Output the lines below as a JSON list of strings, one string per line, skipping any blank lines.

[Stored entries]
════
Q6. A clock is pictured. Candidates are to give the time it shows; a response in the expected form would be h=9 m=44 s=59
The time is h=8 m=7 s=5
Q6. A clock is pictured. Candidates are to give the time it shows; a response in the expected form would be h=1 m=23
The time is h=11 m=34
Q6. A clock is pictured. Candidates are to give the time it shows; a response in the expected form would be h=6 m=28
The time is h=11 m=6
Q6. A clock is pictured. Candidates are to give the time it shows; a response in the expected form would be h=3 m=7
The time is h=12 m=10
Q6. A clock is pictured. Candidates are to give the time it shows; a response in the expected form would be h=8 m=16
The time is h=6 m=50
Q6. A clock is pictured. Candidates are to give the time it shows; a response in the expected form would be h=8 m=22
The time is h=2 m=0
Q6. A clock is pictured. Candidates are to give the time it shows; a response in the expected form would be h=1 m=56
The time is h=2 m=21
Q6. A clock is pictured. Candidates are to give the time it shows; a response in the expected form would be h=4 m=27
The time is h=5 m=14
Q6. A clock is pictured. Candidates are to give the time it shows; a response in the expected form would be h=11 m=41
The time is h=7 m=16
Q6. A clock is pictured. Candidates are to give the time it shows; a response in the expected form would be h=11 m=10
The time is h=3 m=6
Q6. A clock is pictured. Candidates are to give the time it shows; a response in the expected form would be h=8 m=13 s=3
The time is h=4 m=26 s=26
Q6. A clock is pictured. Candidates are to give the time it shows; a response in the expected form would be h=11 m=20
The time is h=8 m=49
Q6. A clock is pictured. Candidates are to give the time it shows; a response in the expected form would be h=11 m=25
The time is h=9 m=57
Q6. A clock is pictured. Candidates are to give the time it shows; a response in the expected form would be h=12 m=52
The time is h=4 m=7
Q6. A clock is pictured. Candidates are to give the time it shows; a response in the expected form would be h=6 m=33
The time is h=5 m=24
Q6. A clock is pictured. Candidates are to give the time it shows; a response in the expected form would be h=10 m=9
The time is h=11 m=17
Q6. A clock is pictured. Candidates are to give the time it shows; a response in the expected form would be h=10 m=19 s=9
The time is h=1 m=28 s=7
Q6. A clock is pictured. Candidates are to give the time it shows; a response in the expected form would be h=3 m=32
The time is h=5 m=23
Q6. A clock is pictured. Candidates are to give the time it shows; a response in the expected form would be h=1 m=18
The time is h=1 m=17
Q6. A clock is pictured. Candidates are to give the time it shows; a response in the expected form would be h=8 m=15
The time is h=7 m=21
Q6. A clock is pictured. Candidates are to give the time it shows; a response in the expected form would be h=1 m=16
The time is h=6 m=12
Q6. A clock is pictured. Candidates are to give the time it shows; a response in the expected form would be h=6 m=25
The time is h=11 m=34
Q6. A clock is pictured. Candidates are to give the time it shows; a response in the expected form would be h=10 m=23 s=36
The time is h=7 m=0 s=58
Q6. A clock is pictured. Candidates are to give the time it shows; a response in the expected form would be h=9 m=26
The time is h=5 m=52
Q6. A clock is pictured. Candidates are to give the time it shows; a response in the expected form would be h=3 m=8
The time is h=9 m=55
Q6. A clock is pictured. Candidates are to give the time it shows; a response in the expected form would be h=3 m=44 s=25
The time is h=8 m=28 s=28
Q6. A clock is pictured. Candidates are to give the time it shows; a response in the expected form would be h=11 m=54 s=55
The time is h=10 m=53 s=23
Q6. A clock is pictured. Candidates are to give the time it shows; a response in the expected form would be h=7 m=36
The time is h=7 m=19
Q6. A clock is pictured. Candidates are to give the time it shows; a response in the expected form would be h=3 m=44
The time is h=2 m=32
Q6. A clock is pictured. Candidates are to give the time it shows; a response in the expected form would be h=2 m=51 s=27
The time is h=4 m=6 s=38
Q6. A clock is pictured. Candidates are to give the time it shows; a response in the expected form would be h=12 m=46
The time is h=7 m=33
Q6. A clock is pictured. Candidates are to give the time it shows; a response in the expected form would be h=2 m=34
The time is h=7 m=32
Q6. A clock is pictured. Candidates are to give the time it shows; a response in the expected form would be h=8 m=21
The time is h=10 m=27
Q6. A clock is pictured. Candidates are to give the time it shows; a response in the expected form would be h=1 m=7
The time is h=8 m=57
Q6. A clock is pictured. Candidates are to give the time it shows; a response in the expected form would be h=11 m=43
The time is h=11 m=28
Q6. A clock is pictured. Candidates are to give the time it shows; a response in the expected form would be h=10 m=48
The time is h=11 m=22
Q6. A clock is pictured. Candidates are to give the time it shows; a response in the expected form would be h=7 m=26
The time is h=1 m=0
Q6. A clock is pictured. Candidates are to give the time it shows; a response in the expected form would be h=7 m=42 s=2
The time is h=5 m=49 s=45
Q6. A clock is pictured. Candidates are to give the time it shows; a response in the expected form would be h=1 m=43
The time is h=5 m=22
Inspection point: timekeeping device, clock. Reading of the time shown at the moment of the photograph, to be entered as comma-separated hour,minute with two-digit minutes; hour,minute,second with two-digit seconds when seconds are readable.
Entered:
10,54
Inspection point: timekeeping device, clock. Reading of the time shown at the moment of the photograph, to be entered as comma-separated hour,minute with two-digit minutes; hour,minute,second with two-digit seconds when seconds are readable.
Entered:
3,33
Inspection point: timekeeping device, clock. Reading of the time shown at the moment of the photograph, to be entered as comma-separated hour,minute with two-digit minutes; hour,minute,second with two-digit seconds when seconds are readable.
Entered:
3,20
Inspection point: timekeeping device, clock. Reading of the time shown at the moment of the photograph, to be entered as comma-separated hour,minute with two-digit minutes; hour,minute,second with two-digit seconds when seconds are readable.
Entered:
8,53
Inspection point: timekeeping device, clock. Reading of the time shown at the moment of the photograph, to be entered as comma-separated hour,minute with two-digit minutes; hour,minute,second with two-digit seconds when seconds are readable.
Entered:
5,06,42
════
**Exercise solution**
[
  "Q6. A clock is pictured. Candidates are to give the time it shows; a response in the expected form would be h=9 m=44 s=59",
  "The time is h=8 m=7 s=5",
  "Q6. A clock is pictured. Candidates are to give the time it shows; a response in the expected form would be h=1 m=23",
  "The time is h=11 m=34",
  "Q6. A clock is pictured. Candidates are to give the time it shows; a response in the expected form would be h=6 m=28",
  "The time is h=11 m=6",
  "Q6. A clock is pictured. Candidates are to give the time it shows; a response in the expected form would be h=3 m=7",
  "The time is h=12 m=10",
  "Q6. A clock is pictured. Candidates are to give the time it shows; a response in the expected form would be h=8 m=16",
  "The time is h=6 m=50",
  "Q6. A clock is pictured. Candidates are to give the time it shows; a response in the expected form would be h=8 m=22",
  "The time is h=2 m=0",
  "Q6. A clock is pictured. Candidates are to give the time it shows; a response in the expected form would be h=1 m=56",
  "The time is h=2 m=21",
  "Q6. A clock is pictured. Candidates are to give the time it shows; a response in the expected form would be h=4 m=27",
  "The time is h=5 m=14",
  "Q6. A clock is pictured. Candidates are to give the time it shows; a response in the expected form would be h=11 m=41",
  "The time is h=7 m=16",
  "Q6. A clock is pictured. Candidates are to give the time it shows; a response in the expected form would be h=11 m=10",
  "The time is h=3 m=6",
  "Q6. A clock is pictured. Candidates are to give the time it shows; a response in the expected form would be h=8 m=13 s=3",
  "The time is h=4 m=26 s=26",
  "Q6. A clock is pictured. Candidates are to give the time it shows; a response in the expected form would be h=11 m=20",
  "The time is h=8 m=49",
  "Q6. A clock is pictured. Candidates are to give the time it shows; a response in the expected form would be h=11 m=25",
  "The time is h=9 m=57",
  "Q6. A clock is pictured. Candidates are to give the time it shows; a response in the expected form would be h=12 m=52",
  "The time is h=4 m=7",
  "Q6. A clock is pictured. Candidates are to give the time it shows; a response in the expected form would be h=6 m=33",
  "The time is h=5 m=24",
  "Q6. A clock is pictured. Candidates are to give the time it shows; a response in the expected form would be h=10 m=9",
  "The time is h=11 m=17",
  "Q6. A clock is pictured. Candidates are to give the time it shows; a response in the expected form would be h=10 m=19 s=9",
  "The time is h=1 m=28 s=7",
  "Q6. A clock is pictured. Candidates are to give the time it shows; a response in the expected form would be h=3 m=32",
  "The time is h=5 m=23",
  "Q6. A clock is pictured. Candidates are to give the time it shows; a response in the expected form would be h=1 m=18",
  "The time is h=1 m=17",
  "Q6. A clock is pictured. Candidates are to give the time it shows; a response in the expected form would be h=8 m=15",
  "The time is h=7 m=21",
  "Q6. A clock is pictured. Candidates are to give the time it shows; a response in the expected form would be h=1 m=16",
  "The time is h=6 m=12",
  "Q6. A clock is pictured. Candidates are to give the time it shows; a response in the expected form would be h=6 m=25",
  "The time is h=11 m=34",
  "Q6. A clock is pictured. Candidates are to give the time it shows; a response in the expected form would be h=10 m=23 s=36",
  "The time is h=7 m=0 s=58",
  "Q6. A clock is pictured. Candidates are to give the time it shows; a response in the expected form would be h=9 m=26",
  "The time is h=5 m=52",
  "Q6. A clock is pictured. Candidates are to give the time it shows; a response in the expected form would be h=3 m=8",
  "The time is h=9 m=55",
  "Q6. A clock is pictured. Candidates are to give the time it shows; a response in the expected form would be h=3 m=44 s=25",
  "The time is h=8 m=28 s=28",
  "Q6. A clock is pictured. Candidates are to give the time it shows; a response in the expected form would be h=11 m=54 s=55",
  "The time is h=10 m=53 s=23",
  "Q6. A clock is pictured. Candidates are to give the time it shows; a response in the expected form would be h=7 m=36",
  "The time is h=7 m=19",
  "Q6. A clock is pictured. Candidates are to give the time it shows; a response in the expected form would be h=3 m=44",
  "The time is h=2 m=32",
  "Q6. A clock is pictured. Candidates are to give the time it shows; a response in the expected form would be h=2 m=51 s=27",
  "The time is h=4 m=6 s=38",
  "Q6. A clock is pictured. Candidates are to give the time it shows; a response in the expected form would be h=12 m=46",
  "The time is h=7 m=33",
  "Q6. A clock is pictured. Candidates are to give the time it shows; a response in the expected form would be h=2 m=34",
  "The time is h=7 m=32",
  "Q6. A clock is pictured. Candidates are to give the time it shows; a response in the expected form would be h=8 m=21",
  "The time is h=10 m=27",
  "Q6. A clock is pictured. Candidates are to give the time it shows; a response in the expected form would be h=1 m=7",
  "The time is h=8 m=57",
  "Q6. A clock is pictured. Candidates are to give the time it shows; a response in the expected form would be h=11 m=43",
  "The time is h=11 m=28",
  "Q6. A clock is pictured. Candidates are to give the time it shows; a response in the expected form would be h=10 m=48",
  "The time is h=11 m=22",
  "Q6. A clock is pictured. Candidates are to give the time it shows; a response in the expected form would be h=7 m=26",
  "The time is h=1 m=0",
  "Q6. A clock is pictured. Candidates are to give the time it shows; a response in the expected form would be h=7 m=42 s=2",
  "The time is h=5 m=49 s=45",
  "Q6. A clock is pictured. Candidates are to give the time it shows; a response in the expected form would be h=1 m=43",
  "The time is h=5 m=22",
  "Inspection point: timekeeping device, clock. Reading of the time shown at the moment of the photograph, to be entered as comma-separated hour,minute with two-digit minutes; hour,minute,second with two-digit seconds when seconds are readable.",
  "Entered:",
  "10,54",
  "Inspection point: timekeeping device, clock. Reading of the time shown at the moment of the photograph, to be entered as comma-separated hour,minute with two-digit minutes; hour,minute,second with two-digit seconds when seconds are readable.",
  "Entered:",
  "3,33",
  "Inspection point: timekeeping device, clock. Reading of the time shown at the moment of the photograph, to be entered as comma-separated hour,minute with two-digit minutes; hour,minute,second with two-digit seconds when seconds are readable.",
  "Entered:",
  "3,20",
  "Inspection point: timekeeping device, clock. Reading of the time shown at the moment of the photograph, to be entered as comma-separated hour,minute with two-digit minutes; hour,minute,second with two-digit seconds when seconds are readable.",
  "Entered:",
  "8,53",
  "Inspection point: timekeeping device, clock. Reading of the time shown at the moment of the photograph, to be entered as comma-separated hour,minute with two-digit minutes; hour,minute,second with two-digit seconds when seconds are readable.",
  "Entered:",
  "5,06,42"
]